The president answered reporters' questions "earnestly, disarmingly, enchantingly," wrote The Post's Tom Shales.
He described Obama as "a truly flabbergasting president. And in a good way -- not the way some of his predecessors were."
To "disbelievers" who accuse Obama of wanting to expand the size of government, Shales said "many are just the predictable strident voices of the kind of partisan pedantry that Obama has said he abhors."
Some of those "predictable strident voices" contacted the ombudsman in a rage, citing Shales's piece as evidence that The Post is in the tank for the president. Others echoed those sentiments in comments on washingtonpost.com.
"The sycophantic, syrupy praise Shales has spewed out is enough to put me in a diabetic coma," wrote ynot4tony2.
"Your fawning is shameful," said yourekiddingright.
Shales, a Post veteran who now writes for the newspaper on contract, has won a Pulitzer Prize for criticism. But Thursday's piece did not identify him as a critic, an analyst or a columnist (although he was labeled that way online). To some readers, he appeared to be a reporter writing a straight news story.
The reaction, coming as Obama marked his 100th day in office, serves as a reminder that a large swath of The Post's readership sees pro-Obama bias. Each month I receive hundreds of e-mails and calls insisting that the paper is reflexively partial to the president.
Critics gained ammunition last week when a study concluded that Obama "has enjoyed substantially more positive media coverage than either Bill Clinton or George W. Bush during their first months in the White House."
Conducted by the Pew Research Center's Project for Excellence in Journalism, the survey was based on a sampling of stories on network television newscasts and in national publications, including The Post.
The study found that "positive stories about Obama have outweighed negative by two-to-one" -- 42 percent to 20 percent -- while 38 percent were neutral or mixed. At my request, Pew broke out data for The Post. Project director Tom Rosenstiel said they show "The Post's coverage, while mostly positive, is slightly more negative than the media overall."
Most reporters and editors see themselves as impartial truth-seekers.
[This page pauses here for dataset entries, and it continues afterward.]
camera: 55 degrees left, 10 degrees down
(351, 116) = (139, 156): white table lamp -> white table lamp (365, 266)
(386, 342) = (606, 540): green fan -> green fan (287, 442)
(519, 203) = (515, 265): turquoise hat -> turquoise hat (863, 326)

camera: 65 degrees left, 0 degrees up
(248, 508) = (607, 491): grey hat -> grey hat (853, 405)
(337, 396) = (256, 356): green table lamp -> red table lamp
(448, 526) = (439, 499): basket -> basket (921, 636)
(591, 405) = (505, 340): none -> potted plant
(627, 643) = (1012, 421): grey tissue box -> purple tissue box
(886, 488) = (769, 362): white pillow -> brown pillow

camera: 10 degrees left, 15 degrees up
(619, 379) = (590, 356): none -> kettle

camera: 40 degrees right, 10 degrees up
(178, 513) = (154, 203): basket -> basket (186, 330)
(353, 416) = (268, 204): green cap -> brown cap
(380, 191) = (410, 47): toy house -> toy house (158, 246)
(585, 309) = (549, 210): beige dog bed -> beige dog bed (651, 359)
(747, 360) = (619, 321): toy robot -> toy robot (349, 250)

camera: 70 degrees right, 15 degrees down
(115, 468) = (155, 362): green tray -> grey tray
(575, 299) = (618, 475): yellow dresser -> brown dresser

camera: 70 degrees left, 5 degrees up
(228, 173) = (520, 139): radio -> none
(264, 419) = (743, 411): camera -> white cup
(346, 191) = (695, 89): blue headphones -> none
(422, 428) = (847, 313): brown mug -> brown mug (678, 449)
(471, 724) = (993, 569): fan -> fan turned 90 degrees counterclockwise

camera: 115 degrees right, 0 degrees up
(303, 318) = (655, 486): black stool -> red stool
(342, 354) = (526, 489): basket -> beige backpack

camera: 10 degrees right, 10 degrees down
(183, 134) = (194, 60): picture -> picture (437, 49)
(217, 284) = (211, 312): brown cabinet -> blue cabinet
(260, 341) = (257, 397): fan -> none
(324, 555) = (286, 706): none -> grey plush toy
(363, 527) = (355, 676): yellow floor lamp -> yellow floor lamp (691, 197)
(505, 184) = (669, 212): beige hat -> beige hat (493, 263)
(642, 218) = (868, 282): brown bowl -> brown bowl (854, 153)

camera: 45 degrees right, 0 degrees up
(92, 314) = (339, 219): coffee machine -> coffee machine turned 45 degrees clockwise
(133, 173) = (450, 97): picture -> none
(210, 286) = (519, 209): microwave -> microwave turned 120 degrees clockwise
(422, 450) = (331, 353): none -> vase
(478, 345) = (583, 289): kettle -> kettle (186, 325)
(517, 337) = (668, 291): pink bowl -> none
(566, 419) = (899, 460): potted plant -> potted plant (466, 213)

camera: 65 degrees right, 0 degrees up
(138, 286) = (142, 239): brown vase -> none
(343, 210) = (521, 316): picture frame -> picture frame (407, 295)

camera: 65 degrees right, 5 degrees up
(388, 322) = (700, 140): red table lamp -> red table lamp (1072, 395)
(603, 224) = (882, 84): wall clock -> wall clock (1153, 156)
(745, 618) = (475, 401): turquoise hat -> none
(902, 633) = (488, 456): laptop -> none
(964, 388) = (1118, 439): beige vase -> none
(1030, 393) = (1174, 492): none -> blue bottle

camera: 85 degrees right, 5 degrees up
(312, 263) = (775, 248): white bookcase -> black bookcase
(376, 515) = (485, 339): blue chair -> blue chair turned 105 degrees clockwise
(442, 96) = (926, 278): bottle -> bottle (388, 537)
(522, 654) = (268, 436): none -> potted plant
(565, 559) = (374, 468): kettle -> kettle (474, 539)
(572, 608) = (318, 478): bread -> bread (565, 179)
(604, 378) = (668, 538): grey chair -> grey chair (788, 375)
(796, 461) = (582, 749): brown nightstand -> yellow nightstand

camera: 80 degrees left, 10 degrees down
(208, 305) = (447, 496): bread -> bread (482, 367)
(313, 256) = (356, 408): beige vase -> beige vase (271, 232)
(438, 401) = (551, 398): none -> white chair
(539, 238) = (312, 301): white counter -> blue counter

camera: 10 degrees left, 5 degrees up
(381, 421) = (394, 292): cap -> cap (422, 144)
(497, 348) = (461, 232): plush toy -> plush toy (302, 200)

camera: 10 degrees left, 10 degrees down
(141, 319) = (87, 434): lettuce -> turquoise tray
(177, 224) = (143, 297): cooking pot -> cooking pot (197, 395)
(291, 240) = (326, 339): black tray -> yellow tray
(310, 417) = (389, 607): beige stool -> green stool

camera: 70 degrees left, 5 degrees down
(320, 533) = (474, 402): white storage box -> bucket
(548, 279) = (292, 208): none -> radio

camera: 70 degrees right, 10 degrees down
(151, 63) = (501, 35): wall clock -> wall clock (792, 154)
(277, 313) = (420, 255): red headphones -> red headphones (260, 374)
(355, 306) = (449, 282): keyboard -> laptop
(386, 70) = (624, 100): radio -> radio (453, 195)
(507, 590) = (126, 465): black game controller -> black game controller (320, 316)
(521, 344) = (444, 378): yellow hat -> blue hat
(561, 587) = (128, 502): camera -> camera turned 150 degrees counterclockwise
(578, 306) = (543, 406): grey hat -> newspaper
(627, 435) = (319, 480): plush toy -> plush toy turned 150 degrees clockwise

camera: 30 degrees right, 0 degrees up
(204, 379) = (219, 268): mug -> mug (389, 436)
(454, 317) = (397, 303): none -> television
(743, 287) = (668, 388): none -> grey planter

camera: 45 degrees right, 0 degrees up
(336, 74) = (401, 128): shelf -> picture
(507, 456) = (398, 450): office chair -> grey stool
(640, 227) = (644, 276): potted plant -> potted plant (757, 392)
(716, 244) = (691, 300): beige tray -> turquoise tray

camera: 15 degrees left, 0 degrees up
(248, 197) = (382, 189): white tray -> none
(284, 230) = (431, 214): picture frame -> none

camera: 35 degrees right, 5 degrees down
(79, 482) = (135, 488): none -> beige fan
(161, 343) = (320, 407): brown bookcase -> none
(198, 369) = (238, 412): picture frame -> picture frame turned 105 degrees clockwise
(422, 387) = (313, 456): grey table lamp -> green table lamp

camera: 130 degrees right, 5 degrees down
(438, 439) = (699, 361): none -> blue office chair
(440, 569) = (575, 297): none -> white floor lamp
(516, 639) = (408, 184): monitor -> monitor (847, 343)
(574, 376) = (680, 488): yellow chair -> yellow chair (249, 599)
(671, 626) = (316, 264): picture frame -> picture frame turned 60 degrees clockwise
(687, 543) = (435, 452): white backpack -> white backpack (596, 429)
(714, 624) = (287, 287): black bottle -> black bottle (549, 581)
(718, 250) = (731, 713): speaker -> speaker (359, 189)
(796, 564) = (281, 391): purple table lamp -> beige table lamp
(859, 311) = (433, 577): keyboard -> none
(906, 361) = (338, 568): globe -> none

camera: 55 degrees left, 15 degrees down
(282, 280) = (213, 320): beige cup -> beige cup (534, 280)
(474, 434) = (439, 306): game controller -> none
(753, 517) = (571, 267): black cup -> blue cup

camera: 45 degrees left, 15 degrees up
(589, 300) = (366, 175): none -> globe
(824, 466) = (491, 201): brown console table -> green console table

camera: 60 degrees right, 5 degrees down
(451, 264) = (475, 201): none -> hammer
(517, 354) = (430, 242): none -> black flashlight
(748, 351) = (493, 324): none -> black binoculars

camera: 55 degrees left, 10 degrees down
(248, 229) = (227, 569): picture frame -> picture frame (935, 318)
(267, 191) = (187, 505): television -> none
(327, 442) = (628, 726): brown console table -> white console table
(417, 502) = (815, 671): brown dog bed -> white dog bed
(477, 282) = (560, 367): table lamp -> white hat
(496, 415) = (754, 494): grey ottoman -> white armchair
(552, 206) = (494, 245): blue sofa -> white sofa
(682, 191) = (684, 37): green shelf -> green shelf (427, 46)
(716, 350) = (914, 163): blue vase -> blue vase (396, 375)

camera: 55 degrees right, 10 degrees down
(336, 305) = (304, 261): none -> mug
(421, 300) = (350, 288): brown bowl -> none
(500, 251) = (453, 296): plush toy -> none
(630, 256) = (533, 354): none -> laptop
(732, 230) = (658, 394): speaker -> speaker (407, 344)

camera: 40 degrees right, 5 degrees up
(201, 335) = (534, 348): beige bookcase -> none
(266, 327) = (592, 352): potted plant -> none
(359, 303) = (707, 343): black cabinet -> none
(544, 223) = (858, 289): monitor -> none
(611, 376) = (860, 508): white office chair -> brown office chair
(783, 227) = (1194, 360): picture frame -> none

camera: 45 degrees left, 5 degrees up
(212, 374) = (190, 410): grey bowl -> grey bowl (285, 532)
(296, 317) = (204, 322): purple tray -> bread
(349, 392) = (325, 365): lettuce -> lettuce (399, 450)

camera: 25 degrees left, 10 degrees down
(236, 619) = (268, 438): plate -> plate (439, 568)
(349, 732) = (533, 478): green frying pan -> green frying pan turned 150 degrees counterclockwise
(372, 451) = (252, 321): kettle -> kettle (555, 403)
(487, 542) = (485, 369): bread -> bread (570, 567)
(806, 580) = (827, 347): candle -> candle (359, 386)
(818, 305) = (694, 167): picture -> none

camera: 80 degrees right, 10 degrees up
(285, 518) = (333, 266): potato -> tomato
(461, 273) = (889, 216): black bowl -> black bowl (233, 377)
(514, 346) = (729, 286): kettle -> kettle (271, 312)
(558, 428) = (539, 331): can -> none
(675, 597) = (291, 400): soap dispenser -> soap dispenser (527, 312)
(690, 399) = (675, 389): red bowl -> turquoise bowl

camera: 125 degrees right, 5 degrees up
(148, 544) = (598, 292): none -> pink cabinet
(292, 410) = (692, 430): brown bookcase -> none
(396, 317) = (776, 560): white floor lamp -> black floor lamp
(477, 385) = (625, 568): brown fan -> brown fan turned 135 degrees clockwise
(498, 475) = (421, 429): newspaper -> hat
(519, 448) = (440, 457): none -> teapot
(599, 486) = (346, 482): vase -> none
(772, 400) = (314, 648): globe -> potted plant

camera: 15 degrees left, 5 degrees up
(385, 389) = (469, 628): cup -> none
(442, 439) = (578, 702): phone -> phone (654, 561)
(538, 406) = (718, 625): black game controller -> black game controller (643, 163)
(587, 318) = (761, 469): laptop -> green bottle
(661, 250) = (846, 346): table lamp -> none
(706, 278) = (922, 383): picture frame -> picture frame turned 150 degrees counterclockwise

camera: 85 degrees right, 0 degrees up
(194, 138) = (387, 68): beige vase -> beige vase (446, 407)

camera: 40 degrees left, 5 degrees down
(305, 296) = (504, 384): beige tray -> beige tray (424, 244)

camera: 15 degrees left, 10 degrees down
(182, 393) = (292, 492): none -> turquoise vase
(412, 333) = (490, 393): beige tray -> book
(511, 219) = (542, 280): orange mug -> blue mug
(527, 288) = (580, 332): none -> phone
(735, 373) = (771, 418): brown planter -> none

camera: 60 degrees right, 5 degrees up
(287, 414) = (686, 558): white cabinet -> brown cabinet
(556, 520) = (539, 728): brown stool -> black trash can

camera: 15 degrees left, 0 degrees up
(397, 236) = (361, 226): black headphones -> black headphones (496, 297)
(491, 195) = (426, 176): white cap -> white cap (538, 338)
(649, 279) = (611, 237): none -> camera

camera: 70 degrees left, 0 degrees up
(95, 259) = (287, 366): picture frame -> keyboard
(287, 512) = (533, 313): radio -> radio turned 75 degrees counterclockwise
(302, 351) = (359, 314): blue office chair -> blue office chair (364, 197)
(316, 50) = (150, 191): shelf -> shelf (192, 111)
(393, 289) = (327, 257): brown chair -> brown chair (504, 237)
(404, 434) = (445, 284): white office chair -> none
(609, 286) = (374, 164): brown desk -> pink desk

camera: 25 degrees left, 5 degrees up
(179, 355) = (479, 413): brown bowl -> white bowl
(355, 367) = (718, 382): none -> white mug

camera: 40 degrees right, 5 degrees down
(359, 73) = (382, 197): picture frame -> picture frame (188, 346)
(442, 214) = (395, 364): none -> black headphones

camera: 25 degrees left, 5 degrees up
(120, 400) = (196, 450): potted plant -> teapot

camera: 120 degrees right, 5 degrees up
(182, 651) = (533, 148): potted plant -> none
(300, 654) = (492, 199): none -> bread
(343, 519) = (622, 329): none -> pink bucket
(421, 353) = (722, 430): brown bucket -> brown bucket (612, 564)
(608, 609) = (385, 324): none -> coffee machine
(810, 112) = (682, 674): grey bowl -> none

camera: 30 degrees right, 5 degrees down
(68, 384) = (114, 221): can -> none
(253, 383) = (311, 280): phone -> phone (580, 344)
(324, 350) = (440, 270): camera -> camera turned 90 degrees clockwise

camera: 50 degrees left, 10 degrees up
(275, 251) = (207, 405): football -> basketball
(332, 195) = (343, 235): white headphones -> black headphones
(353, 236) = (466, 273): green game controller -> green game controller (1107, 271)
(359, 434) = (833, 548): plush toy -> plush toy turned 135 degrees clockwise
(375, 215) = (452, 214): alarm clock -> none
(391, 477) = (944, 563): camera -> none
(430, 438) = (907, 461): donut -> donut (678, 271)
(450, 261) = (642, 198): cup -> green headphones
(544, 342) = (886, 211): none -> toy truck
But many readers who oppose Obama see them as hopelessly influenced by ingrained anti-Republican, anti-conservative ideology.
Post reader Dean Dykema of Laurel, who frequently complains about coverage, said he sees a "bias by omission" in failing to report "anything that might make Obama look bad."
Increasingly, readers complain about what isn't in The Post. They see a story elsewhere -- often another publication or Web site that mirrors their ideology -- and cite it as an example of The Post suppressing news.
James T. Hamilton, director of the DeWitt Wallace Center for Media and Democracy at Duke University, said it's a growing trend. A "proliferation of media choices" has "accentuated the perception" of bias, he said.
So far this year, among readers who gave reasons for ending their Post subscriptions, only about 1 percent cited biased reporting. But many who still take the paper complain that "liberal bias" makes The Post less believable.
Which brings us back to Shales. He has written frequently -- and flatteringly -- about Obama's television appearances. But he also wrote glowingly of President Ronald Reagan's command of the cameras.
As a TV critic, it's his job to offer a viewpoint.
"I never talk about policies," Shales told me. "I talk about how [Obama] comes across on TV. I like him based on what I see on television."
The Style section, where he appears, is edgy and filled with criticism. "I believe that readers of The Washington Post Style section are familiar with what they are getting day in and day out," said Steve Reiss, its editor.
But judging from the steady flow of complaints after each Shales review, a surprising number don't see a distinction from the news pages.
Identifying his work as a "review" may seem minor. But it would remove any confusion. Reiss acknowledged it's a "fair question" whether Shales should be labeled.
"Clear labeling is always a good idea in journalism," said Rosenstiel. He said editors often don't label on the "assumption that readers already know the rules of the road in the paper."
But, he said, "research shows that inferences journalists make about what readers understand, or don't understand, are often wrong."